#### [Action item A]
Reproduce the stretch from "Surviving-as-an-Introverted-Mother_SOURCE_stocksy" through "concept.  And validating." in the post on introverted motherhood.
#### [Action item B]
In the post on introverted motherhood, list the words the writer uses to describe the concept in the line beginning "What a refreshing".

#### [Excerpt to read]
-=-=-=-=-

Introverted Enlightenment

I never should have read this article.

Surviving-as-an-Introverted-Mother_SOURCE_stocksy

Surviving as an Introverted Mother by Kristen Howerton

Sure, it convinced me that I wasn’t a terrible mother.  That it was okay not to desire constant physical contact.  To crave down-time, alone time.  To require it.  For my mental and emotional well-being.

Wow.

What a refreshing and liberating concept.  And validating.

It told me what my soul already knew.  But that my conscience(?) told me was a fault, a failing.  A roadblock to caring for my children in the best way possible or giving them full affection.

All bull$h!t – except that the needs of modern motherhood don’t care about the stirrings of the soul.

Shortly after reading that resonant article, my children started summer vacation.

It’s all-kid, all-the-time.  My three little darlings with me and each other 24/7.

-=-=-=-=-

#### [Excerpted records]
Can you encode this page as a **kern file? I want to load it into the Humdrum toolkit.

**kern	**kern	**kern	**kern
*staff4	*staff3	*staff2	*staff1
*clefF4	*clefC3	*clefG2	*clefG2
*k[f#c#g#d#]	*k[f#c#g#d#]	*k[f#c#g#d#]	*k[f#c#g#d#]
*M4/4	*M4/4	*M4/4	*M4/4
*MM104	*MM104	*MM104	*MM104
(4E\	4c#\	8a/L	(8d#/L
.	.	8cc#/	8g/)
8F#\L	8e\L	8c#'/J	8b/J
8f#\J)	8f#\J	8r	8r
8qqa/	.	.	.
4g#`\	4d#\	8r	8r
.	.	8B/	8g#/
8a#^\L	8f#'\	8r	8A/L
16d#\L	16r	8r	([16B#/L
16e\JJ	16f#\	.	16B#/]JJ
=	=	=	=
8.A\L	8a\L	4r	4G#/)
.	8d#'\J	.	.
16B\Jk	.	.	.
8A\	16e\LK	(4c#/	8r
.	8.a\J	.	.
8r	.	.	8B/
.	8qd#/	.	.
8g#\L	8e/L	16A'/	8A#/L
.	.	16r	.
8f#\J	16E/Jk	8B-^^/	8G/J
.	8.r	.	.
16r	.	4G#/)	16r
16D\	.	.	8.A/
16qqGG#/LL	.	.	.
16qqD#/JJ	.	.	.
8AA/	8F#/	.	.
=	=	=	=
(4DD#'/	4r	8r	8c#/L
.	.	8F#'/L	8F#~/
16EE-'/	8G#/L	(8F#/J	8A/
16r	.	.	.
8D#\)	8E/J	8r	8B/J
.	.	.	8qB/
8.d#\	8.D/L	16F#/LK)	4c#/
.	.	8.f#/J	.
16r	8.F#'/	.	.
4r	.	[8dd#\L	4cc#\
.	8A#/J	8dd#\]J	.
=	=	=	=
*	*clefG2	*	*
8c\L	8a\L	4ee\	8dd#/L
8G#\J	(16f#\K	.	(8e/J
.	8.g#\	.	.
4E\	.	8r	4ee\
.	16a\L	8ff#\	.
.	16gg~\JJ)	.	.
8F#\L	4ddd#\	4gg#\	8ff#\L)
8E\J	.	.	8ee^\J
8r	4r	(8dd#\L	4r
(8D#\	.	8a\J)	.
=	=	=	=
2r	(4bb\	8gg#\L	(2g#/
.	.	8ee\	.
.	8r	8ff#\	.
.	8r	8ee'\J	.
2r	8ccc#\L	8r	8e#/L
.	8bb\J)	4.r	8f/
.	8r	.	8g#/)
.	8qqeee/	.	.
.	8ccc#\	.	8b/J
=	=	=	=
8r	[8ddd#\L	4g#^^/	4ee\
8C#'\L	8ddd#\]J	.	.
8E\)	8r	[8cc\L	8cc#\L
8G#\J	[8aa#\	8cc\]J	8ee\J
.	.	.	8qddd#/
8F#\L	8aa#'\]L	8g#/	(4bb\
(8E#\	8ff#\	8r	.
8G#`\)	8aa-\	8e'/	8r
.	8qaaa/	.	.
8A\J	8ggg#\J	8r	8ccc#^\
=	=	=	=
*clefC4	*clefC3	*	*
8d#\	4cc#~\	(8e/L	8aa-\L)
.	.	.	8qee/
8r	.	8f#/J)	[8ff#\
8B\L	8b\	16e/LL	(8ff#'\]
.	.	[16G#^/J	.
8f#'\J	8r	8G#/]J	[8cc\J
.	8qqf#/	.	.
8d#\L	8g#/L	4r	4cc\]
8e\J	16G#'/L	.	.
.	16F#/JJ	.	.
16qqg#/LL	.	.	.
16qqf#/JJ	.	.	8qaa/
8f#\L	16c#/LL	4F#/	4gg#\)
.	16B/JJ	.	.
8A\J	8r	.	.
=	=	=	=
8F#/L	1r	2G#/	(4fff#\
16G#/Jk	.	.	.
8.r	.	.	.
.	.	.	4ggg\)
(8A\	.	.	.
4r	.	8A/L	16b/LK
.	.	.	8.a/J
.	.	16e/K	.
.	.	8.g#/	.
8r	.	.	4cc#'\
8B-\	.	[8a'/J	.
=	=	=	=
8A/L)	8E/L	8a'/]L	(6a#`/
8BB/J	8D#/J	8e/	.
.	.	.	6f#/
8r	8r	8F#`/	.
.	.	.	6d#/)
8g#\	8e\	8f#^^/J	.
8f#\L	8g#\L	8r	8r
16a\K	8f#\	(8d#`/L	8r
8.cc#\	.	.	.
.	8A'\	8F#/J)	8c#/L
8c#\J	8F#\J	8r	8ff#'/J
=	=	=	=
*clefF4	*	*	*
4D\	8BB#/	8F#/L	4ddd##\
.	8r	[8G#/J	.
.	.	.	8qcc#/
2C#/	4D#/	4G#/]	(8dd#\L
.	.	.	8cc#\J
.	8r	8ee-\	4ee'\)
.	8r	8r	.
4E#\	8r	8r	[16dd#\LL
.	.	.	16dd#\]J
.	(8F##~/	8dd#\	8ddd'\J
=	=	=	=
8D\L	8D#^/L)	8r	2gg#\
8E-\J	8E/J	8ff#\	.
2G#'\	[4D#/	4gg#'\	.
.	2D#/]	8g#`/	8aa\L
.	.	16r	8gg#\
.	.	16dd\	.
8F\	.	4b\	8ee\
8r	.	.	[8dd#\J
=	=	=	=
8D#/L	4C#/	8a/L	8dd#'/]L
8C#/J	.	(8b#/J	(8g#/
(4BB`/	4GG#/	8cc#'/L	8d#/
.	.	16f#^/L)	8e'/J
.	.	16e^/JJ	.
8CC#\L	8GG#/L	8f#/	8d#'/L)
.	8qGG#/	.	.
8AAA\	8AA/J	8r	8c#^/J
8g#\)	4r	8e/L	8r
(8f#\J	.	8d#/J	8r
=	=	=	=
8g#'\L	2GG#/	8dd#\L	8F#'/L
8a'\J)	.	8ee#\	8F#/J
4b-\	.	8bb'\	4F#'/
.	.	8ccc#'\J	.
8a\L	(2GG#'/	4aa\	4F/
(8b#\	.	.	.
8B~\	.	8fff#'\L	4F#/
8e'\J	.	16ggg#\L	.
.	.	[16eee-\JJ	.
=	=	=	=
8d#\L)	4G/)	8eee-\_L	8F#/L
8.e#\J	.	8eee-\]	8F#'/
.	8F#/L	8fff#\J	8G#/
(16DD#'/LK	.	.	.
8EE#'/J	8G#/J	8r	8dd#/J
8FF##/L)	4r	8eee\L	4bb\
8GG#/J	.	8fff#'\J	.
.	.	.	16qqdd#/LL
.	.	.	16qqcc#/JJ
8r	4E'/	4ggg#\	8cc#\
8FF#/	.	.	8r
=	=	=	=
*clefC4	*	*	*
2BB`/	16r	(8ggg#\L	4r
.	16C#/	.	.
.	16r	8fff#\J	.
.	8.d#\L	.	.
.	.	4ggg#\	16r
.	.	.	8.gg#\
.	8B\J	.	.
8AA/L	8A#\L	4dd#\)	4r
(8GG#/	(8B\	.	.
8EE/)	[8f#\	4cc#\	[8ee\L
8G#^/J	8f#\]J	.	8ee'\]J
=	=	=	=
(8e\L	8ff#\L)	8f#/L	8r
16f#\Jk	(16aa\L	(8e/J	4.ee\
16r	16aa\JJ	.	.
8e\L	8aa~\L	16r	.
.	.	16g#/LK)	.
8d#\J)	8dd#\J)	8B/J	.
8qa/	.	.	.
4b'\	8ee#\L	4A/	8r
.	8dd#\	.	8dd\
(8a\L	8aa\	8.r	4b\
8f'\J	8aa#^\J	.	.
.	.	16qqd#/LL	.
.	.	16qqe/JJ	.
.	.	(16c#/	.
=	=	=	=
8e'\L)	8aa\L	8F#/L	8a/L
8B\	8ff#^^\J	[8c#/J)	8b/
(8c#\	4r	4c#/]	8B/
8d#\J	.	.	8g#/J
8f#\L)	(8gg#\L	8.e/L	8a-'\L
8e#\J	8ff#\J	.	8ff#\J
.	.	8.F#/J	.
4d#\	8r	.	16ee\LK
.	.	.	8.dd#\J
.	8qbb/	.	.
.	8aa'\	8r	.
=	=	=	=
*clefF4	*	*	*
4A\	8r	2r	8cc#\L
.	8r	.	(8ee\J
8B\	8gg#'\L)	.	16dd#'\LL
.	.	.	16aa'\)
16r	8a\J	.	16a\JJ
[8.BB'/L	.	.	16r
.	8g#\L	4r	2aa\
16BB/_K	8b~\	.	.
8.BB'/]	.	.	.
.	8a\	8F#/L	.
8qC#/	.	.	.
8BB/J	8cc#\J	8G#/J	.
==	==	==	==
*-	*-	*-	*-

-=-=-=-=-

#### [Answer A]
Surviving-as-an-Introverted-Mother_SOURCE_stocksy

Surviving as an Introverted Mother by Kristen Howerton

Sure, it convinced me that I wasn’t a terrible mother.  That it was okay not to desire constant physical contact.  To crave down-time, alone time.  To require it.  For my mental and emotional well-being.

Wow.

What a refreshing and liberating concept.  And validating.

#### [Answer B]
refreshing
liberating
validating